Case: A 40 year-old G3P1 with history of bipolar disorder and diabetes mellitus was admitted at 30 weeks gestation for a manic episode. She was initially treated with antipsychotics, however did not improve. At 32 weeks gestation, she began a series of nine ECT treatments. For each treatment, the patient was given antacid prophylaxis prior to anesthesia induction with 30mg of sodium citrate PO as well as 20mg famotidine IV. She was positioned supine with left uterine displacement and her trachea was intubated using a video laryngoscope following a rapid sequence intubation technique with cricoid pressure. Anesthesia was induced for her first ECT treatment with 1mg/kg methohexital and 1mg/kg succinylcholine. This treatment was complicated by severe hypertension (BP 216/109) following the ECT stimulus, which was treated with IV labetalol. On subsequent ECT treatments, the patient received a bolus of 3mcg/kg remifentanil in addition to 0.9mg/kg methohexital and 0.9mg/kg succinylcholine for induction. The remifentanil successfully blunted the hyperdynamic response to the subsequent ECT treatments. No fetal or maternal complications were seen with the addition of remifentanil. Fetal heart rate was monitored with non-stress testing prior to and following each ECT treatment with no fetal heart rate decelerations seen. At 36 weeks gestation, the patient developed pre-eclampsia and underwent a cesarean section under spinal anesthesia. During placement of the spinal anesthetic the patient was anxious and exhibited signs of mania. Dexmedetomidine was given in 4mcg boluses for a total of 8mcg to achieve anxiolysis and sedation with good response. A live baby was born weighing 2210g with APGARS of 8 at 1 minute and 9 at 5 minutes.

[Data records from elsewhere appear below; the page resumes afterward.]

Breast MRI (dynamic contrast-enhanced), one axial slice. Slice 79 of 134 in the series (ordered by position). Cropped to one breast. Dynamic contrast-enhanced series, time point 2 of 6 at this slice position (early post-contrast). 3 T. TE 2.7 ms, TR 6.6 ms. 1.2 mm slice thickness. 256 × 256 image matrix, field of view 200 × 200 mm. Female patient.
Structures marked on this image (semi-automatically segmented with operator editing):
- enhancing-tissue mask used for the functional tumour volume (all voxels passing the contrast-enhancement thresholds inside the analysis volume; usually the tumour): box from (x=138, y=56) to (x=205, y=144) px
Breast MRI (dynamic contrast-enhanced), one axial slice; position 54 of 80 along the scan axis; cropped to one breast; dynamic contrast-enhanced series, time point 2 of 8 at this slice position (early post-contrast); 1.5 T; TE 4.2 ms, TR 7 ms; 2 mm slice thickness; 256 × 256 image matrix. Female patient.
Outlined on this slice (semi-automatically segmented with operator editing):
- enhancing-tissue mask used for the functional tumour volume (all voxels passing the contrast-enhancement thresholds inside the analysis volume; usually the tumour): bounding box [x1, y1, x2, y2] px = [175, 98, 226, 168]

Discussion: We report the anesthetic management of a series of ECT treatments and cesarean delivery in a manic parturient. Remifentanil successfully attenuated the hyperdynamic response following the ECT treatments. Dexmedetomidine also provided adequate sedation during cesarean delivery under spinal anesthesia in a manic parturient.
1. The journal of ECT. Dec 2011;27(4):328-330.
2. General hospital psychiatry. Nov-Dec 2013;35(6):636-639.